The trouble with templates
If a clinician checks "normal" for the GI system, the EMR system may automatically fill in other descriptors such as "abdomen soft" and "normal bowel sounds", etc. If the clinician did not listen to the patient's bowels with a stethoscope, this potentially puts the office at risk for quality of care issues, malpractice, etc.
Another problem with the EMR automatically filling in documentation is that it may lead to "over-document" which leads to selecting and billing a higher E&M code than medically reasonable and necessary.
CMS/Medicare references for this section
Cloning of medical notes
Documentation is considered cloned when each entry in the medical record for a beneficiary is worded exactly like or similar to the previous entries. Cloning also occurs when medical documentation is exactly the same from beneficiary to beneficiary. It would not be expected that every patient had the exact same problem, symptoms, and required the exact same treatment. Cloned documentation does not meet medical necessity requirements for coverage of services rendered due to the lack of specific, individual information. All documentation in the medical record must be specific to the patient and her/his situation at the time of the encounter. Cloning of documentation is considered a misrepresentation of the medical necessity requirement for coverage of services.
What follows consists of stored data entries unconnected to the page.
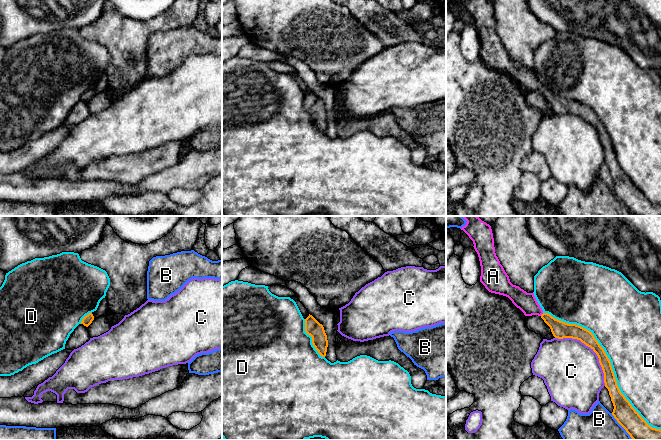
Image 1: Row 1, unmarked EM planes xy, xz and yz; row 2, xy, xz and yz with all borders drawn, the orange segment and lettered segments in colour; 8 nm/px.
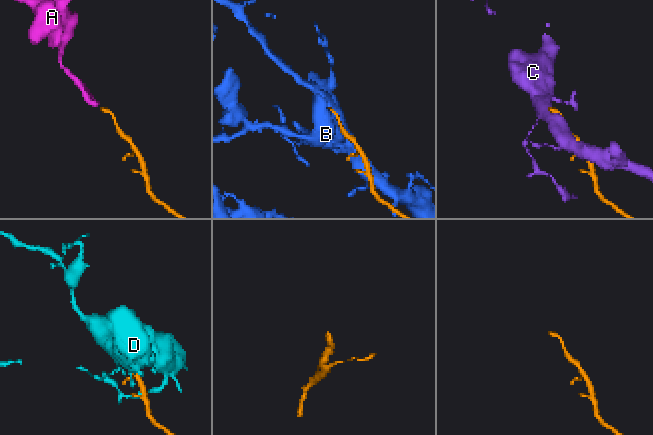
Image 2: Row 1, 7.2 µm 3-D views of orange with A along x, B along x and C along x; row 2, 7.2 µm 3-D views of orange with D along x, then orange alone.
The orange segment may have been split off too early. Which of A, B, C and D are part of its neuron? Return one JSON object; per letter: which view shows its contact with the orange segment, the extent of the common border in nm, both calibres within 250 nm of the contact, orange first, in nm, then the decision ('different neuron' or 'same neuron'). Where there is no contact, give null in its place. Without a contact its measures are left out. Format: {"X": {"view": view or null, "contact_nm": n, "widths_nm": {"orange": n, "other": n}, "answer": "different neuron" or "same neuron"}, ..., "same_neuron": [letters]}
{"A": {"view": "yz", "contact_nm": 40, "widths_nm": {"orange": 140, "other": 160}, "answer": "same neuron"}, "B": {"view": "yz", "contact_nm": 280, "widths_nm": {"orange": 220, "other": 440}, "answer": "different neuron"}, "C": {"view": "yz", "contact_nm": 550, "widths_nm": {"orange": 120, "other": 460}, "answer": "different neuron"}, "D": {"view": "yz", "contact_nm": 1350, "widths_nm": {"orange": 100, "other": 480}, "answer": "different neuron"}, "same_neuron": ["A"]}

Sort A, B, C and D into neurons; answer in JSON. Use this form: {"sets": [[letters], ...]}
{"sets": [["A"], ["B"], ["C"], ["D"]]}

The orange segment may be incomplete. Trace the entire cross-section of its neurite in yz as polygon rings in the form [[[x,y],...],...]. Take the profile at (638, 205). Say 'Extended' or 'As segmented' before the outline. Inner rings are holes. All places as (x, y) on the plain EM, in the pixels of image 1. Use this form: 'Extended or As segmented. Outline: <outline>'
Extended. Outline: [[[466,0],[461,6],[473,17],[473,23],[478,30],[481,42],[480,58],[485,64],[491,69],[508,73],[525,92],[540,92],[550,103],[555,114],[577,115],[590,123],[599,134],[604,149],[605,163],[609,167],[614,182],[612,191],[617,198],[633,216],[661,216],[661,206],[648,201],[621,169],[611,138],[592,108],[579,101],[565,99],[548,89],[544,89],[534,69],[527,69],[510,58],[509,52],[496,32],[493,9],[489,0]]]

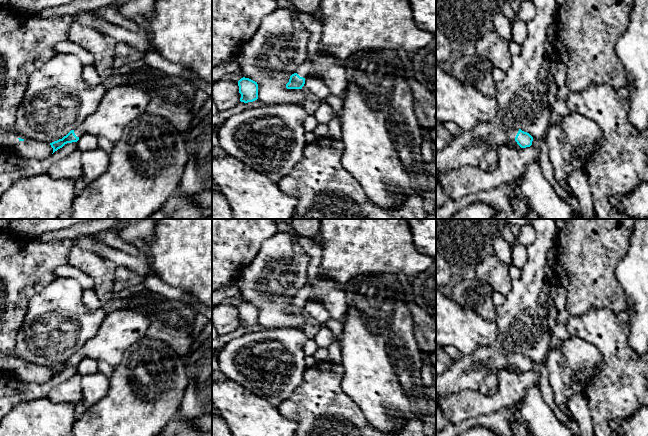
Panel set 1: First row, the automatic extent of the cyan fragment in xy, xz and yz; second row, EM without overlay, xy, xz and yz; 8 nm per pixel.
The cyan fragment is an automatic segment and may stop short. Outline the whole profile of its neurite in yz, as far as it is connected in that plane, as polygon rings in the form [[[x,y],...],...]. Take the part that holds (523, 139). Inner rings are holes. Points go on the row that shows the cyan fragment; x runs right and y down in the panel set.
[[[511,128],[505,130],[504,133],[508,136],[509,140],[514,139],[521,148],[530,147],[532,145],[533,137],[518,128]]]

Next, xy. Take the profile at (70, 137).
[[[121,84],[108,89],[97,109],[62,139],[50,143],[53,153],[84,134],[104,137],[112,143],[122,138],[126,126],[146,112],[149,94],[135,86]]]

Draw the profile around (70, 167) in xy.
[[[79,149],[72,151],[61,160],[54,162],[46,173],[53,179],[71,179],[78,182],[83,172],[81,155]]]

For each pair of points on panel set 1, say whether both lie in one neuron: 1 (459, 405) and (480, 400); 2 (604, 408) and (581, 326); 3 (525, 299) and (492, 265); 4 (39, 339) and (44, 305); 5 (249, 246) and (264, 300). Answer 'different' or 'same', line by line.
1: same
2: same
3: different
4: same
5: different

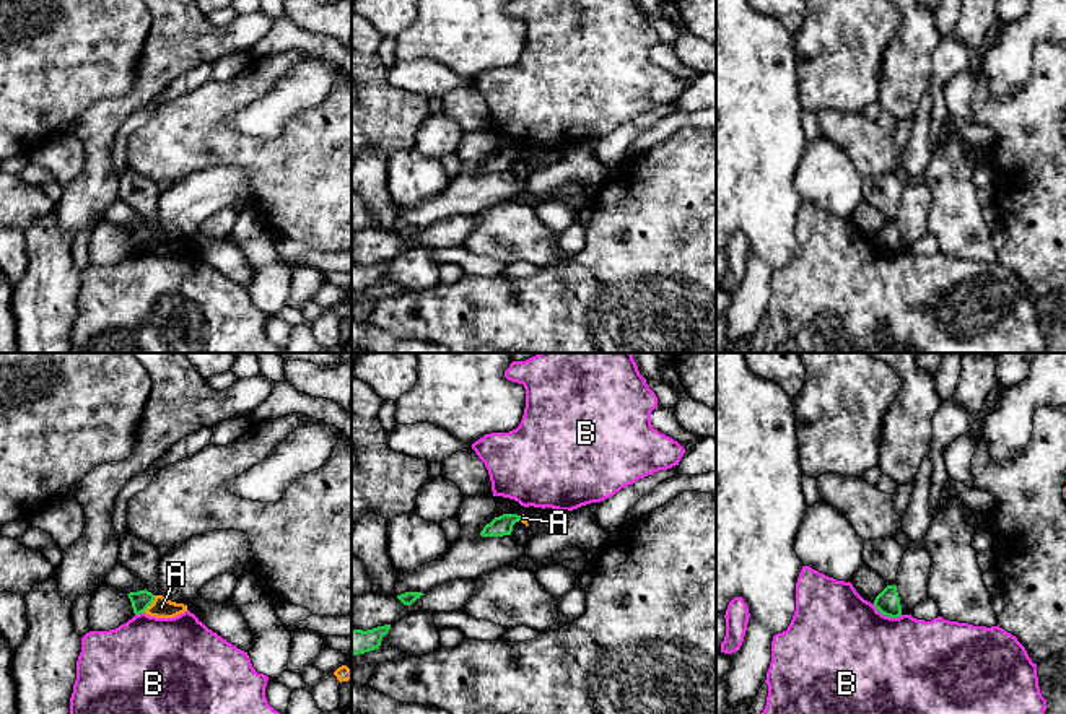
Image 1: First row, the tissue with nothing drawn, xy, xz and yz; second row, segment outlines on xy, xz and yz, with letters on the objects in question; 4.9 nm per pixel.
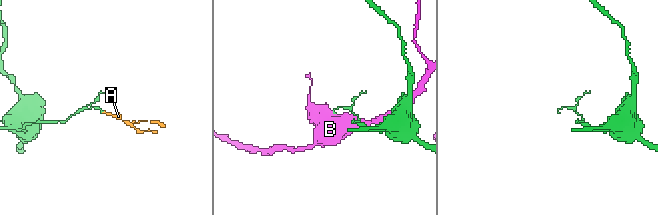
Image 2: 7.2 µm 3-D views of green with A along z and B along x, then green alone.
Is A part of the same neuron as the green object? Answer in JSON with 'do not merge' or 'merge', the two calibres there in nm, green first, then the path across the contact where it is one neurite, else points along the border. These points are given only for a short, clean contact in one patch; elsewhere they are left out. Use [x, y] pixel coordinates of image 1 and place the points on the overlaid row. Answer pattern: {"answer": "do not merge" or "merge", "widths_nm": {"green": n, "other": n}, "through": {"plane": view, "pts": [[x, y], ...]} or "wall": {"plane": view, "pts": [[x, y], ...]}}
{"answer": "do not merge", "widths_nm": {"green": 100, "other": 100}, "wall": {"plane": "xy", "pts": [[157, 596], [144, 612]]}}

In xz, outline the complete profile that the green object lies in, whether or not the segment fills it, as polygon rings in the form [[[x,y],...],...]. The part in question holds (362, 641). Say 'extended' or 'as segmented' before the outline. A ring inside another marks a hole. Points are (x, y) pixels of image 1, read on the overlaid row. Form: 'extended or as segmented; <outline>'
as segmented; [[[391,625],[378,626],[366,631],[352,629],[352,654],[358,655],[378,649],[389,629]]]

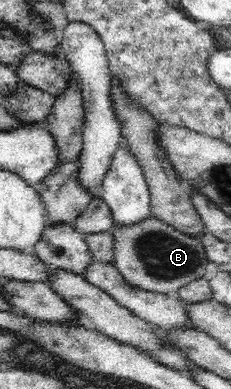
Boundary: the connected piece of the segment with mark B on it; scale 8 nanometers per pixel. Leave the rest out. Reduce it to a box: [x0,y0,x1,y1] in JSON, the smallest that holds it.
[114,217,210,295]

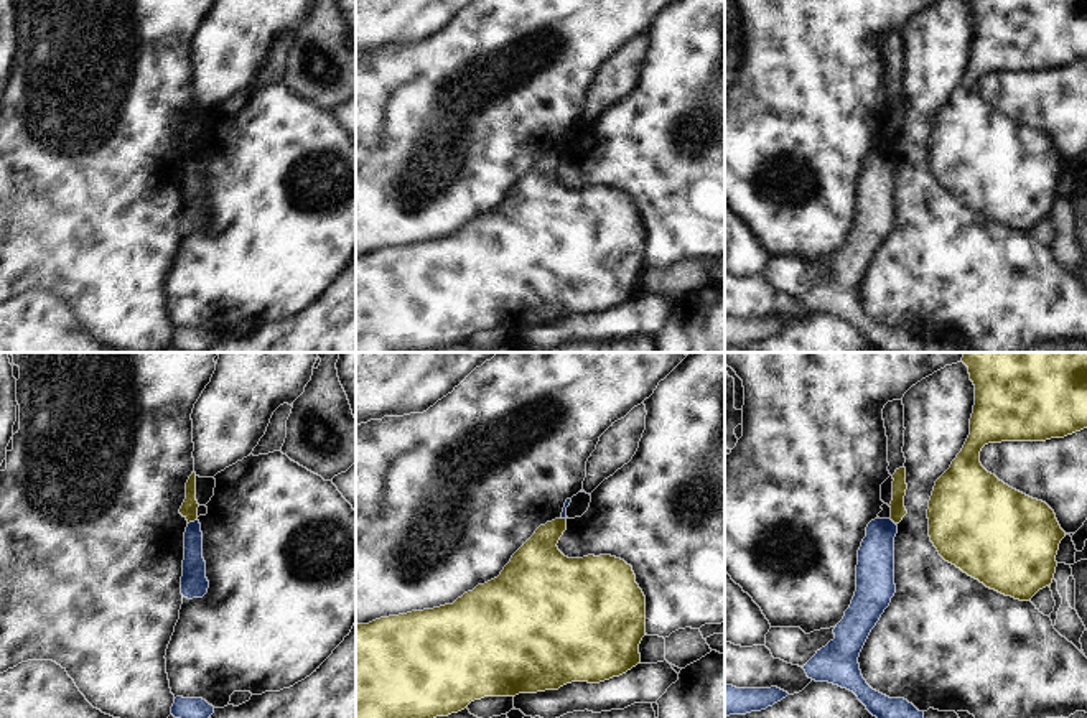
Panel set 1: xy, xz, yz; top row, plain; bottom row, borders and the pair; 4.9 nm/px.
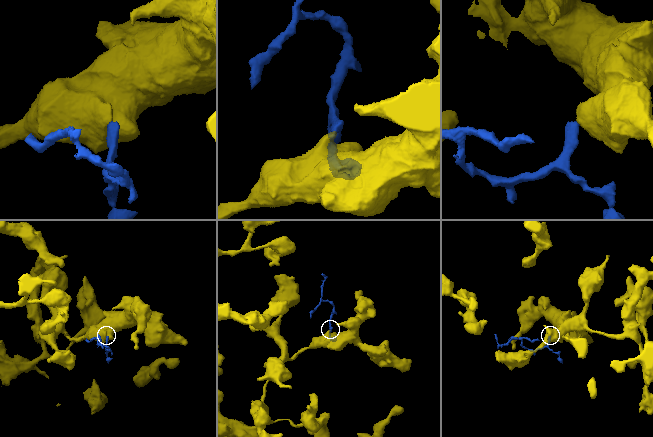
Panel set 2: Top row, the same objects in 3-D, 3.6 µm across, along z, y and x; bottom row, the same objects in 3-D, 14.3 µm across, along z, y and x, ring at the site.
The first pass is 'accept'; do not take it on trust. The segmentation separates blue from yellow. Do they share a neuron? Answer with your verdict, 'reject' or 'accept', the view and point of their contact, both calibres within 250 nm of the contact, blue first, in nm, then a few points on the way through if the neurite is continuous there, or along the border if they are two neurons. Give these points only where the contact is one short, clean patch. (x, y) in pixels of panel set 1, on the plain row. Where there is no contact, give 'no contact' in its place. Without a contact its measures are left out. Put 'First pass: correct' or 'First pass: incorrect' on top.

Identification of this type of documentation will lead to denial of services for lack of medical necessity and recoupment of all overpayments made.
Evaluation and Management coding procedure code/diagnosis code linking
It is not enough to link the procedure code to a correct, payable ICD-10-CM code. The diagnosis or clinical signs/symptoms must be present for the procedure to be paid.
Volume of documentation vs. medical necessity
The Social Security Act, Section 1862 (a)(1)(A) states: "No payment will be made ... for items or services ... not reasonable and necessary for the diagnosis or treatment of an injury or illness or to improve the functioning of a malformed body member." This medical reasonableness and necessity standard is the overarching criterion for the payment for all services billed to Medicare. Providers frequently "over document" and consequently select and bill for a higher-level E&M code than medically reasonable and necessary. Word processing software, the electronic medical record, and formatted note systems facilitate the ...carry over... and repetitive "fill in" of stored information. Even if a "complete" note is generated, only the medically reasonable and necessary services for the condition of the particular patient at the time of the encounter as documented can be considered when selecting the appropriate level of an E&M service. Information that has no pertinence to the patient's situation at that specific time cannot be counted.